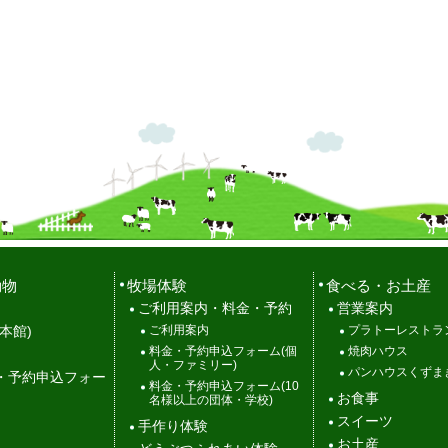
動物
牧場体験
食べる・お土産
ご利用案内・料金・予約
営業案内
ご利用案内
プラトーレストラ
本館)
料金・予約申込フォーム(個
焼肉ハウス
人・ファミリー)
パンハウスくずま
・予約申込フォー
料金・予約申込フォーム(10
お食事
名様以上の団体・学校)
スイーツ
手作り体験
お土産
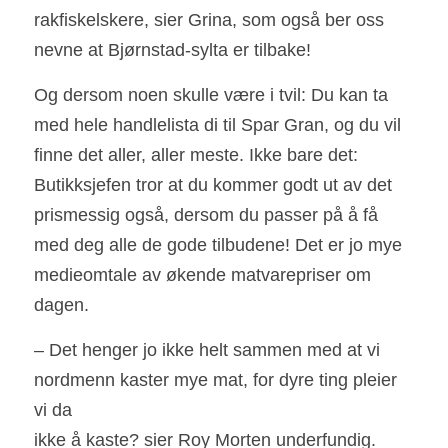
rakfiskelskere, sier Grina, som også ber oss 
nevne at Bjørnstad-sylta er tilbake! 
Og dersom noen skulle være i tvil: Du kan ta 
med hele handlelista di til Spar Gran, og du vil 
finne det aller, aller meste. Ikke bare det: 
Butikksjefen tror at du kommer godt ut av det 
prismessig også, dersom du passer på å få 
med deg alle de gode tilbudene! Det er jo mye 
medieomtale av økende matvarepriser om 
dagen. 
– Det henger jo ikke helt sammen med at vi 
nordmenn kaster mye mat, for dyre ting pleier 
vi da
ikke å kaste? sier Roy Morten underfundig. 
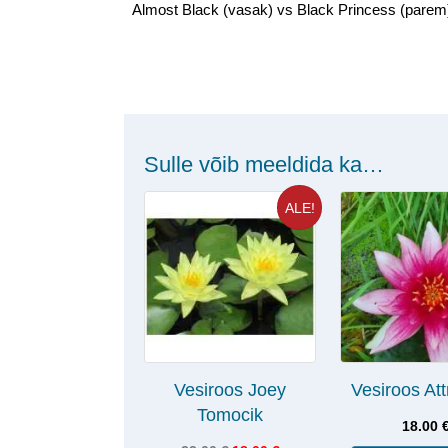
Almost Black (vasak) vs Black Princess (parem
Sulle võib meeldida ka…
ALE!
Vesiroos Joey
Vesiroos Att
Tomocik
18.00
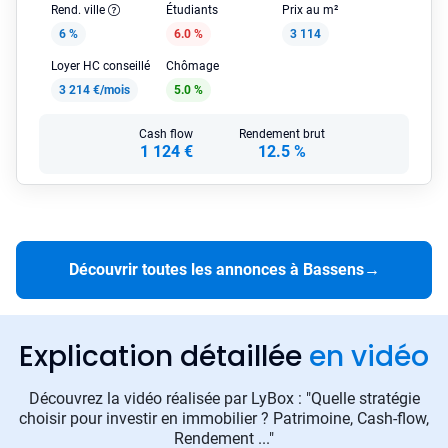
Rend. ville
Étudiants
Prix au m²
6 %
6.0 %
3 114
Loyer HC conseillé
Chômage
3 214 €/mois
5.0 %
Cash flow
Rendement brut
1 124 €
12.5 %
Découvrir toutes les annonces à Bassens
→
Explication détaillée
en vidéo
Découvrez la vidéo réalisée par LyBox : "Quelle stratégie
choisir pour investir en immobilier ? Patrimoine, Cash-flow,
Rendement ..."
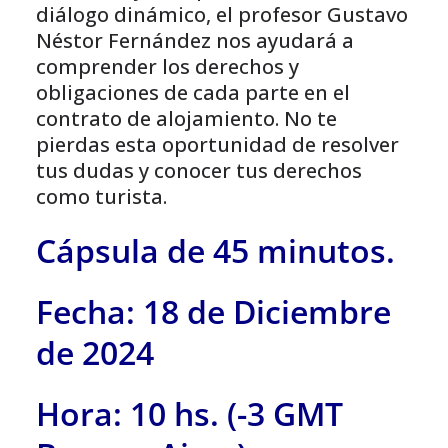
diálogo dinámico, el profesor Gustavo
Néstor Fernández nos ayudará a
comprender los derechos y
obligaciones de cada parte en el
contrato de alojamiento. No te
pierdas esta oportunidad de resolver
tus dudas y conocer tus derechos
como turista.
Cápsula de 45 minutos.
Fecha: 18 de Diciembre
de 2024
Hora: 10 hs. (-3 GMT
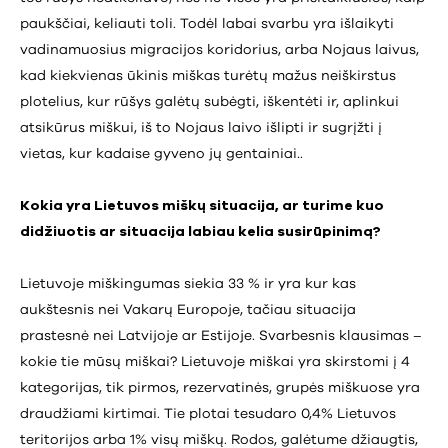
paukščiai, keliauti toli. Todėl labai svarbu yra išlaikyti
vadinamuosius migracijos koridorius, arba Nojaus laivus,
kad kiekvienas ūkinis miškas turėtų mažus neiškirstus
plotelius, kur rūšys galėtų subėgti, iškentėti ir, aplinkui
atsikūrus miškui, iš to Nojaus laivo išlipti ir sugrįžti į
vietas, kur kadaise gyveno jų gentainiai..
Kokia yra Lietuvos miškų situacija, ar turime kuo
didžiuotis ar situacija labiau kelia susirūpinimą?
Lietuvoje miškingumas siekia 33 % ir yra kur kas
aukštesnis nei Vakarų Europoje, tačiau situacija
prastesnė nei Latvijoje ar Estijoje. Svarbesnis klausimas –
kokie tie mūsų miškai? Lietuvoje miškai yra skirstomi į 4
kategorijas, tik pirmos, rezervatinės, grupės miškuose yra
draudžiami kirtimai. Tie plotai tesudaro 0,4% Lietuvos
teritorijos arba 1% visų miškų. Rodos, galėtume džiaugtis,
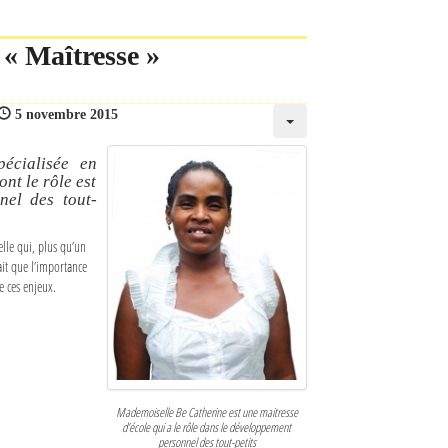
« Maîtresse »
5 novembre 2015
écialisée en
nt le rôle est
nel des tout-
lle qui, plus qu’un
ait que l’importance
e ces enjeux.
Mademoiselle Be Catherine est une maitresse
d’école qui a le rôle dans le développement
personnel des tout-petits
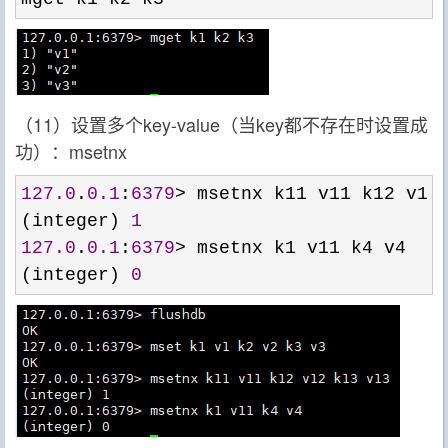
（11）设置多个key-value（当key都不存在时设置成
功）：msetnx
127.0
.
0.1
:
6379
>
 msetnx k11 v11 k12 v12 
(integer) 
1
127.0
.
0.1
:
6379
>
 msetnx k1 v11 k4 v4

(integer) 
0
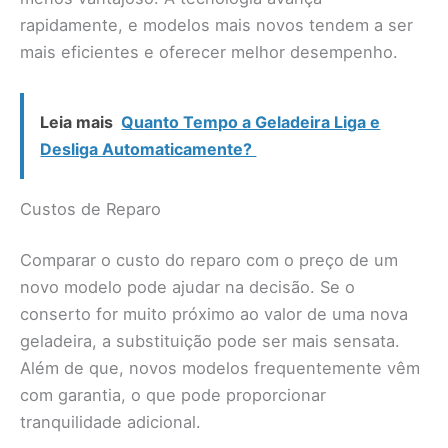
rapidamente, e modelos mais novos tendem a ser
mais eficientes e oferecer melhor desempenho.
Leia mais
Quanto Tempo a Geladeira Liga e
Desliga Automaticamente?
Custos de Reparo
Comparar o custo do reparo com o preço de um
novo modelo pode ajudar na decisão. Se o
conserto for muito próximo ao valor de uma nova
geladeira, a substituição pode ser mais sensata.
Além de que, novos modelos frequentemente vêm
com garantia, o que pode proporcionar
tranquilidade adicional.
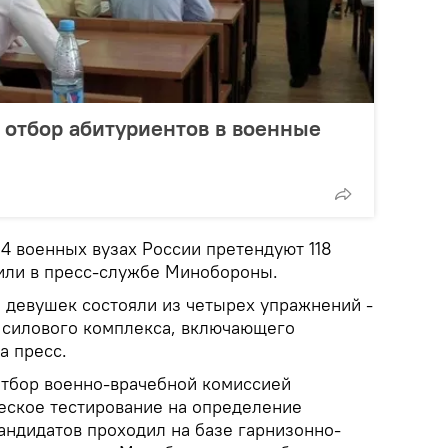
 отбор абитуриентов в военные
14 военных вузах России претендуют 118
или в пресс-службе Минобороны.
 девушек состояли из четырех упражнений -
и силового комплекса, включающего
а пресс.
тбор военно-врачебной комиссией
еское тестирование на определение
андидатов проходил на базе гарнизонно-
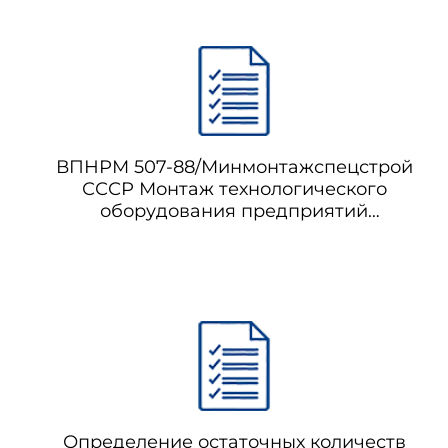
ВПНРМ 507-88/Минмонтажспецстрой
СССР Монтаж технологического
оборудования предприятий
стройиндустрии (вращающаяся печь для
производства цемента, холодильники,
мельницы, электрофильтры)
Определение остаточных количеств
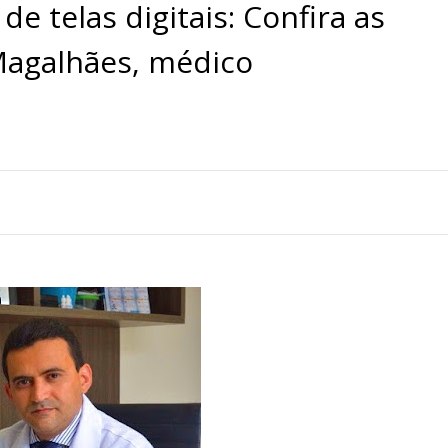
e telas digitais: Confira as
Magalhães, médico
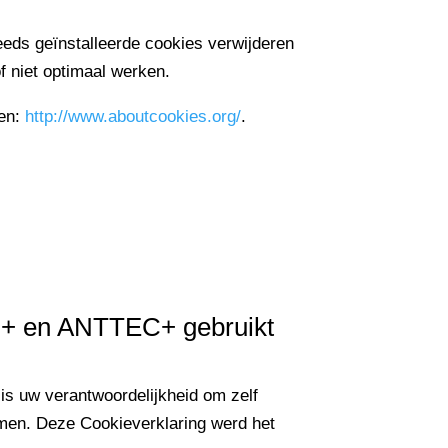
eeds geïnstalleerde cookies verwijderen
 niet optimaal werken.
ren:
http://www.aboutcookies.org/
.
EC+ en ANTTEC+ gebruikt
s uw verantwoordelijkheid om zelf
nemen. Deze Cookieverklaring werd het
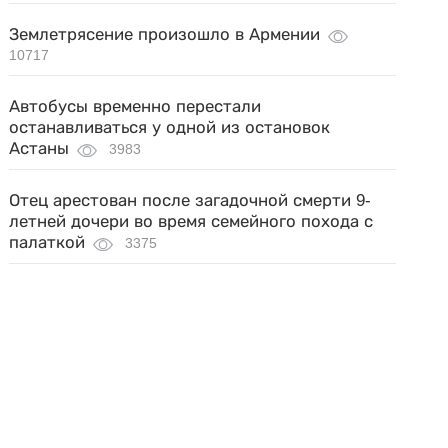
Землетрясение произошло в Армении
10717
Автобусы временно перестали
останавливаться у одной из остановок
Астаны
3983
Отец арестован после загадочной смерти 9-
летней дочери во время семейного похода с
палаткой
3375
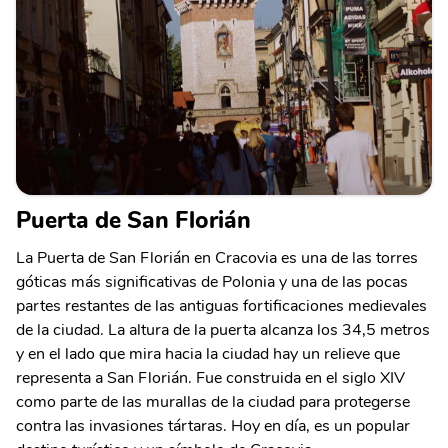
Puerta de San Florián
La Puerta de San Florián en Cracovia es una de las torres
góticas más significativas de Polonia y una de las pocas
partes restantes de las antiguas fortificaciones medievales
de la ciudad. La altura de la puerta alcanza los 34,5 metros
y en el lado que mira hacia la ciudad hay un relieve que
representa a San Florián. Fue construida en el siglo XIV
como parte de las murallas de la ciudad para protegerse
contra las invasiones tártaras. Hoy en día, es un popular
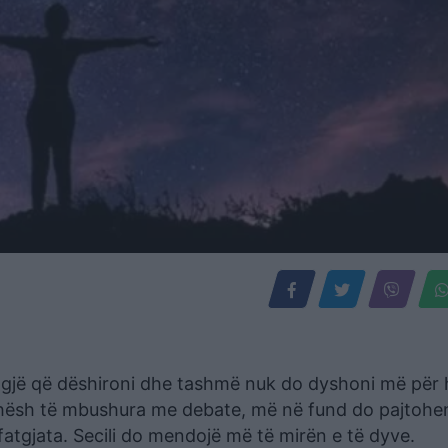
o gjë që dëshironi dhe tashmë nuk do dyshoni më për
kohësh të mbushura me debate, më në fund do pajtohe
afatgjata. Secili do mendojë më të mirën e të dyve.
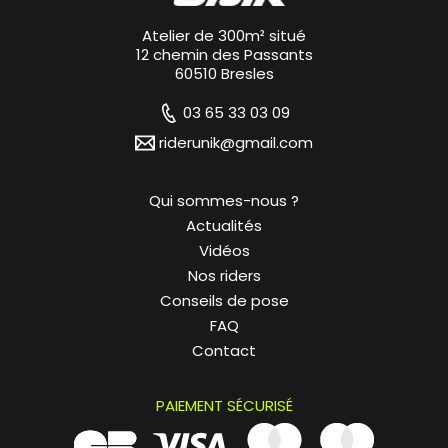
Atelier de 300m² situé
12 chemin des Passants
60510 Bresles
03 65 33 03 09
riderunik@gmail.com
Qui sommes-nous ?
Actualités
Vidéos
Nos riders
Conseils de pose
FAQ
Contact
PAIEMENT SÉCURISÉ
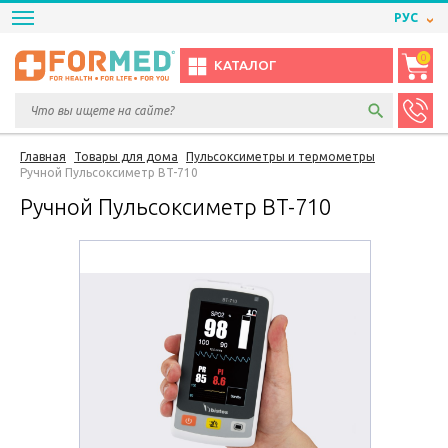
РУС
0
КАТАЛОГ
Главная
Товары для дома
Пульсоксиметры и термометры
Ручной Пульсоксиметр BT-710
Ручной Пульсоксиметр BT-710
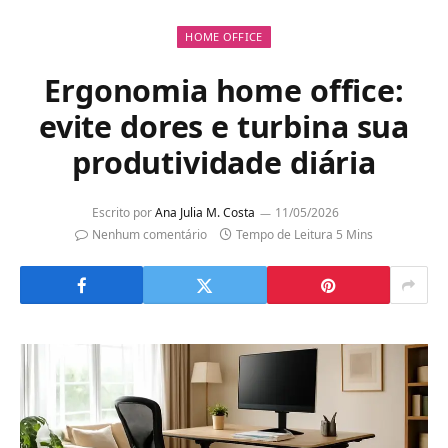
HOME OFFICE
Ergonomia home office:
evite dores e turbina sua
produtividade diária
Escrito por
Ana Julia M. Costa
11/05/2026
Nenhum comentário
Tempo de Leitura 5 Mins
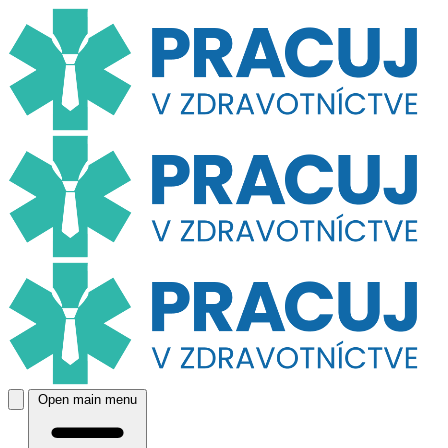
Open main menu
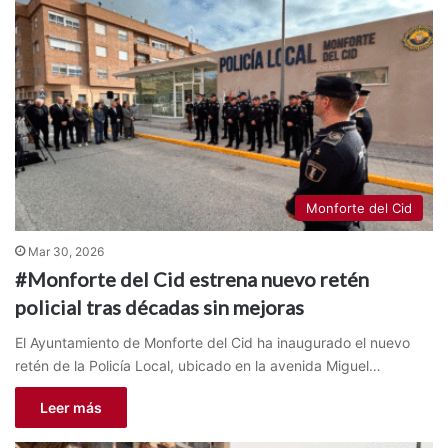
Monforte del Cid
Mar 30, 2026
#Monforte del Cid estrena nuevo retén
policial tras décadas sin mejoras
El Ayuntamiento de Monforte del Cid ha inaugurado el nuevo
retén de la Policía Local, ubicado en la avenida Miguel…
Leer más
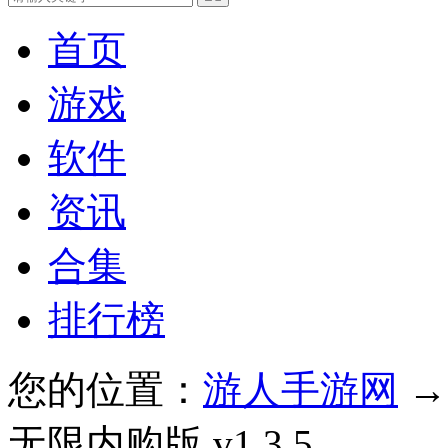
首页
游戏
软件
资讯
合集
排行榜
您的位置：
游人手游网
无限内购版 v1.3.5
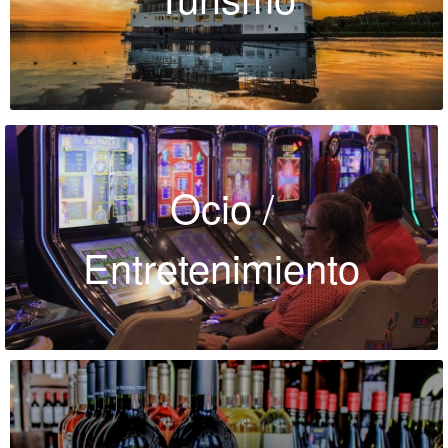
Ocio /
Entretenimiento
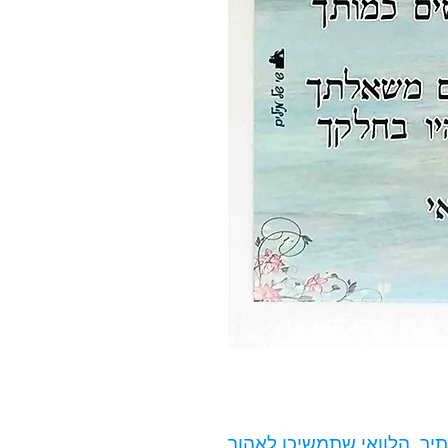
תיך, הלוואי שתמשיכו לאהוב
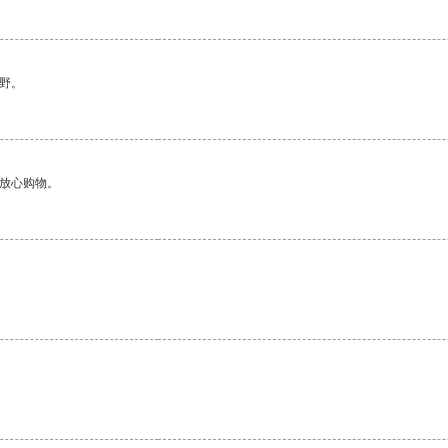
野。
够放心购物。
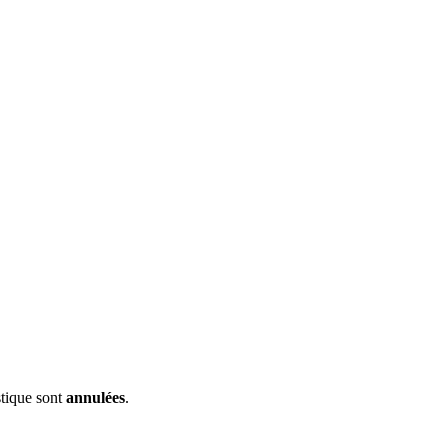
istique sont
annulées
.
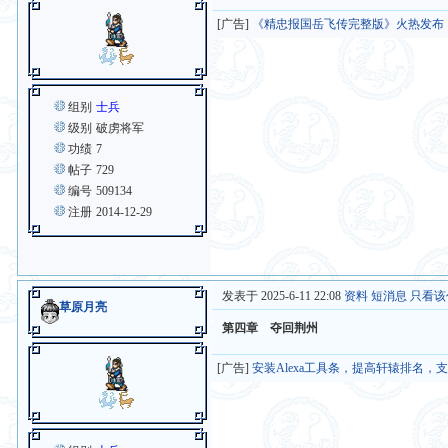
[广告]
《精忠报国岳飞传完整版》火热发布
组别
士兵
级别
破虏将军
功绩
7
帖子
729
编号
509134
注册
2014-12-29
发表于 2025-6-11 22:08
资料
短消息
只看该
草原月亮
第四章 夺回荆州
[广告]
安装Alexa工具条，提高轩辕排名，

::::::

:: Exercise objective ::
Copy the rows exactly, beginning with the line that contains "Open main menu" and continuing through the last line of the rows, both ends included. Leave the pictures out of your answer.

:: Answer to the exercise ::
Open main menu
Monforte del Cid
Mar 30, 2026
#Monforte del Cid estrena nuevo retén
policial tras décadas sin mejoras
El Ayuntamiento de Monforte del Cid ha inaugurado el nuevo
retén de la Policía Local, ubicado en la avenida Miguel…
Leer más
首页
游戏
软件
资讯
合集
排行榜
您的位置：
游人手游网
无限内购版 v1.3.5
Ocio /
Entretenimiento
תיך, הלוואי שתמשיכו לאהוב
野。
够放心购物。
istique sont
annulées
.
[广告]
《精忠报国岳飞传完整版》火热发布
组别
士兵
级别
破虏将军
功绩
7
帖子
729
编号
509134
注册
2014-12-29
发表于 2025-6-11 22:08
资料
短消息
只看该
草原月亮
第四章 夺回荆州
[广告]
安装Alexa工具条，提高轩辕排名，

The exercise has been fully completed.